Reply to post: Re: Thank you

East Timor was officially removed from the internet yesterday

thames

Re: Thank you

"Having a country domain like .de under a country domain .tl seems ripe for confusion"

In Canada, the ".ca" domain used to be split up by province, with each province regulating it separately under their own sub-domains. Thus you would have "doman.on.ca" for Ontario, etc. After a while they scrapped that idea and just had everyone except for the provincial governments themselves register directly under ".ca" (e.g. "domian.ca").

There are a few collisions between the "provincial" and foreign codes such as:

".nf" - For both Newfoundland and Norfolk Island.

".nl" - For both Newfoundland and Labrador and Netherlands.

".nu" - For both Nunavut and Niue.

".pe" - For both Prince Edward Island and Peru.

".sk" - For both Saskatchewan and Slovakia.

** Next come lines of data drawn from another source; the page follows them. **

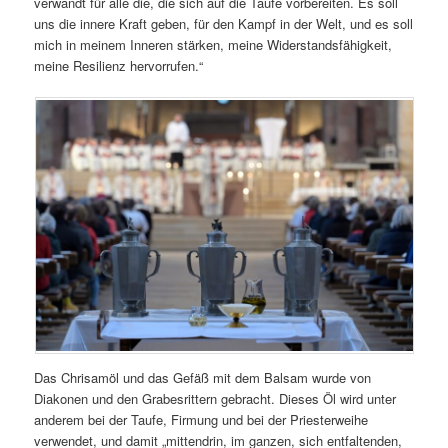
verwandt für alle die, die sich auf die Taufe vorbereiten. Es soll
uns die innere Kraft geben, für den Kampf in der Welt, und es soll
mich in meinem Inneren stärken, meine Widerstandsfähigkeit,
meine Resilienz hervorrufen.“
Das Chrisamöl und das Gefäß mit dem Balsam wurde von
Diakonen und den Grabesrittern gebracht. Dieses Öl wird unter
anderem bei der Taufe, Firmung und bei der Priesterweihe
verwendet, und damit „mittendrin, im ganzen, sich entfaltenden,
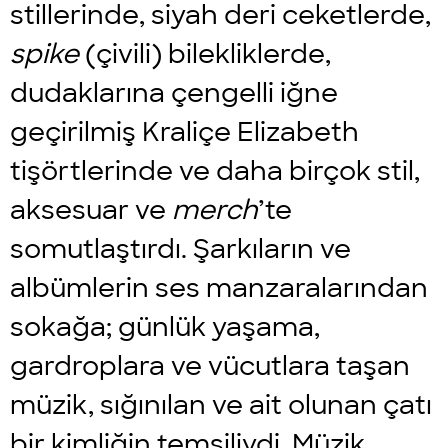
stillerinde, siyah deri ceketlerde,
spike
(çivili) bilekliklerde,
dudaklarına çengelli iğne
geçirilmiş Kraliçe Elizabeth
tişörtlerinde ve daha birçok stil,
aksesuar ve
merch
’te
somutlaştırdı. Şarkıların ve
albümlerin ses manzaralarından
sokağa; günlük yaşama,
gardroplara ve vücutlara taşan
müzik, sığınılan ve ait olunan çatı
bir kimliğin temsiliydi. Müzik,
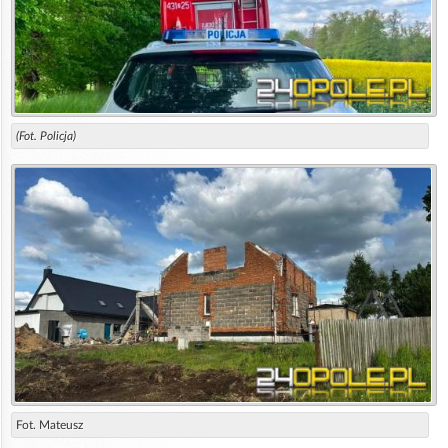
(Fot. Policja)
Fot. Mateusz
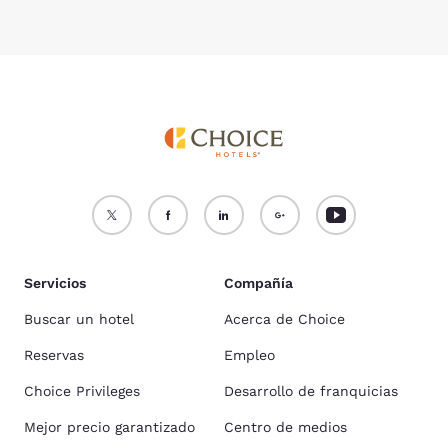
Servicios
Compañía
Buscar un hotel
Acerca de Choice
Reservas
Empleo
Choice Privileges
Desarrollo de franquicias
Mejor precio garantizado
Centro de medios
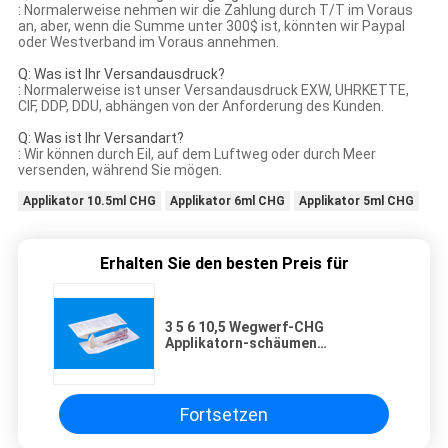
:
Normalerweise nehmen wir die Zahlung durch T/T im Voraus
an, aber, wenn die Summe unter 300$ ist, könnten wir Paypal
oder Westverband im Voraus annehmen.
Q: Was ist Ihr Versandausdruck?
:
Normalerweise ist unser Versandausdruck EXW, UHRKETTE,
CIF, DDP, DDU, abhängen von der Anforderung des Kunden.
Q: Was ist Ihr Versandart?
:
Wir können durch Eil, auf dem Luftweg oder durch Meer
versenden, während Sie mögen.
Applikator 10.5ml CHG
Applikator 6ml CHG
Applikator 5ml CHG
Erhalten Sie den besten Preis für
3 5 6 10,5 Wegwerf-CHG
Applikatorn-schäumen
chirurgische Haut-Vorbereitung
26ml Putzlappen des
Antiseptikum-70% IPA 2% CHG
Fortsetzen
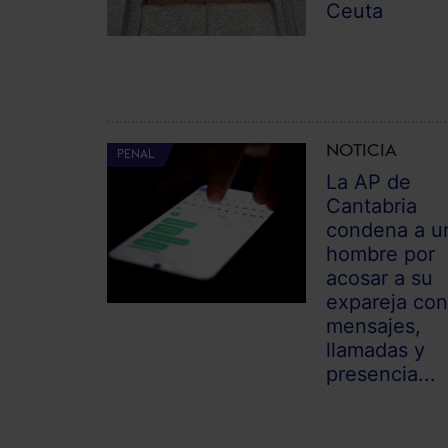
Ceuta
NOTICIA
PENAL
La AP de
Cantabria
condena a u
hombre por
acosar a su
expareja co
mensajes,
llamadas y
presencia...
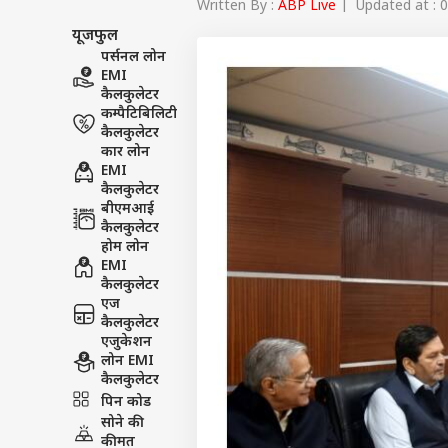
Written By :
ABP Live
| Updated at : 0
यूजफुल
पर्सनल लोन
EMI
कैलकुलेटर
कम्पैटिबिलिटी
कैलकुलेटर
कार लोन
EMI
कैलकुलेटर
बीएमआई
कैलकुलेटर
होम लोन
EMI
कैलकुलेटर
एज
कैलकुलेटर
एजुकेशन
लोन EMI
पर्सनल
कैलकुलेटर
पिन कोड
सोने की
टॉप
हॅलो गेस्ट
कीमत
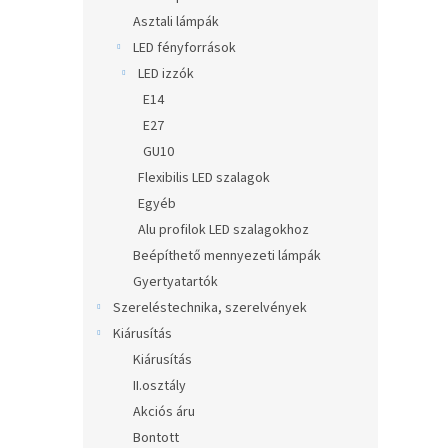
Asztali lámpák
LED fényforrások
LED izzók
E14
E27
GU10
Flexibilis LED szalagok
Egyéb
Alu profilok LED szalagokhoz
Beépíthető mennyezeti lámpák
Gyertyatartók
Szereléstechnika, szerelvények
Kiárusítás
Kiárusítás
II.osztály
Akciós áru
Bontott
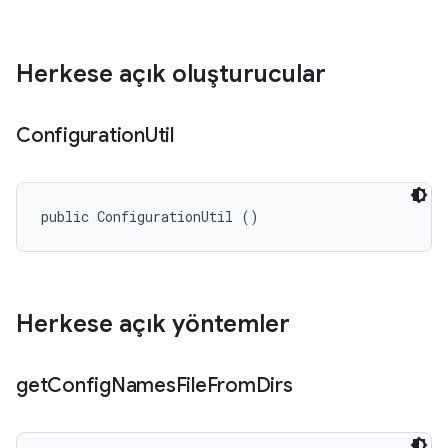
Herkese açık oluşturucular
Configuration
Util
public ConfigurationUtil ()
Herkese açık yöntemler
get
Config
Names
File
From
Dirs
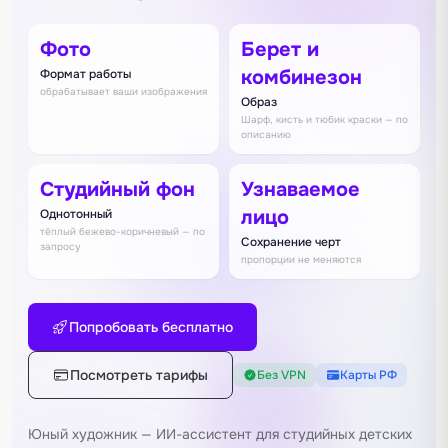
Фото
Берет и
комбинезон
Формат работы
обрабатывает ваши изображения
Образ
Шарф, кисть и тюбик краски — по
описанию
Студийный фон
Узнаваемое
лицо
Однотонный
тёплый бежево-коричневый — по
Сохранение черт
запросу
пропорции не меняются
Попробовать бесплатно
Посмотреть тарифы
Без VPN
Карты РФ
Юный художник — ИИ-ассистент для студийных детских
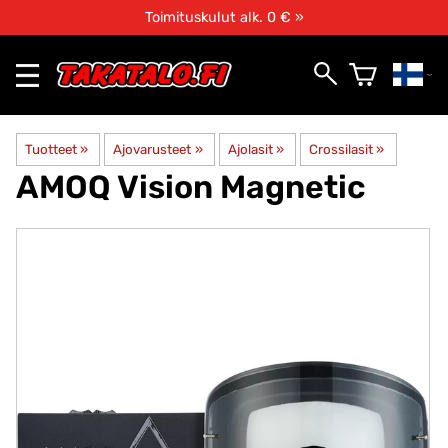
Toimituskulut alk. 0 € »
Tuotteet
‪»
Ajovarusteet
‪»
Ajolasit
‪»
Crossilasit
‪»
AMOQ
Vision Magnetic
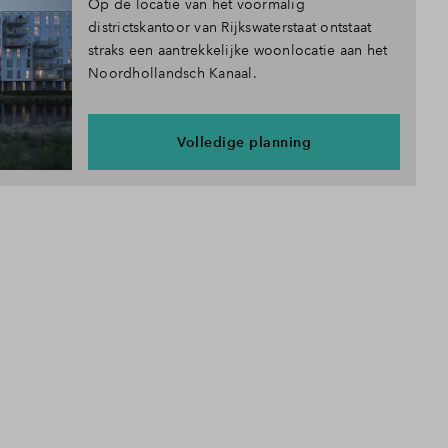
Op de locatie van het voormalig
districtskantoor van Rijkswaterstaat ontstaat
straks een aantrekkelijke woonlocatie aan het
Noordhollandsch Kanaal.
Volledige planning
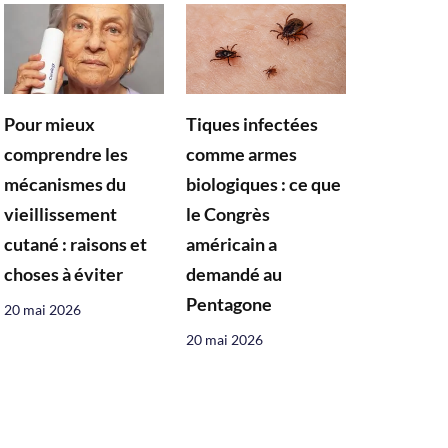
Pour mieux
Tiques infectées
comprendre les
comme armes
mécanismes du
biologiques : ce que
vieillissement
le Congrès
cutané : raisons et
américain a
choses à éviter
demandé au
Pentagone
20 mai 2026
20 mai 2026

The province of "Newfoundland" changed its name to "Newfoundland and Labrador". Labrador was always part of the colony and later province, but was only recently recognized in the official name (everyone still just calls it Newfoundland anyway). As you can see, they still managed to collide the name, and the second time it was with an even bigger country. I've no idea how they handled the change-over in domains in that case. Of course they didn't need to involve ICANN, so it's possible that they simply kept both.

I've never heard of any confusion with country codes arising from this. The ".ca" tells you it's Canada. The only "problems" I've heard of are with spammers and scammers who don't know the history of domain names in Canada and think the two letter province sub-domain is the name of a company or ISP and represent themselves as being the tech support for that organization. The result of that is they are shown to be even more obviously fake than usual.